### [Travail attendu]
Dans le texte ci-dessous sur le circuit en Normandie, relevez toutes les localités où se trouvent les sites visités.

### [Extrait présenté]
Vedi Giverny e poi muori…[1]
Lors de leur circuit de six jours en Normandie, les Amis de la cathédrale ont vu des merveilles. La tapisserie de Bayeux, le château Gaillard aux Andelys, l’abbaye Bénédictine à Fécamp les ont marqués autant que le patrimoine religieux. Mais le nec plus ultra aura été Giverny, avec les jardins de Claude Monet et le musée des Impressionnismes.
Juste en face de sa maison, Monet a acheté un terrain pour y établir un second jardin. Là, le long d’une rivière bordée de bambous et dont les berges s’agrémentent de massifs floraux aux couleurs riches et diverses, il a aménagé un étang avec des nymphéas qui en parsèment l’onde de leur taches blanches ou roses et où le soleil joue avec l’eau qui y reflète le prisme de ses rayons. Malgré la foule dense, vous admirez le pont japonais, motif tant aimé du Maître qu’il en a orné maintes toiles. Parfois, à l’ombre d’un détour et sous le couvert d’arbres, on pense à Corot et à son Souvenir de Mortefontaine, à l’atmosphère plus mélancolique. Il faut voir Giverny.

Entrées enregistrées:
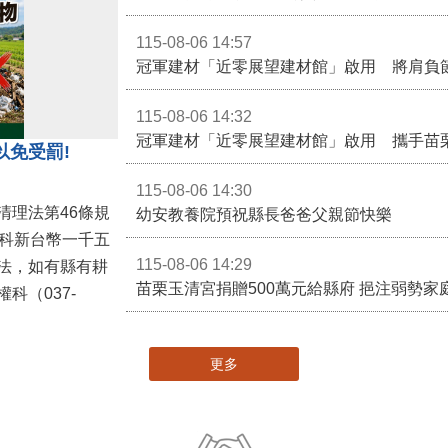
115-08-06 14:57
冠軍建材「近零展望建材館」啟用 將肩負
115-08-06 14:32
冠軍建材「近零展望建材館」啟用 攜手苗
以免受罰!
115-08-06 14:30
清理法第46條規
幼安教養院預祝縣長爸爸父親節快樂
併科新台幣一千五
115-08-06 14:29
法，如有縣有耕
苗栗玉清宮捐贈500萬元給縣府 挹注弱勢
科（037-
更多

### [Réponse obtenue]
Bayeux, les Andelys, Fécamp, Giverny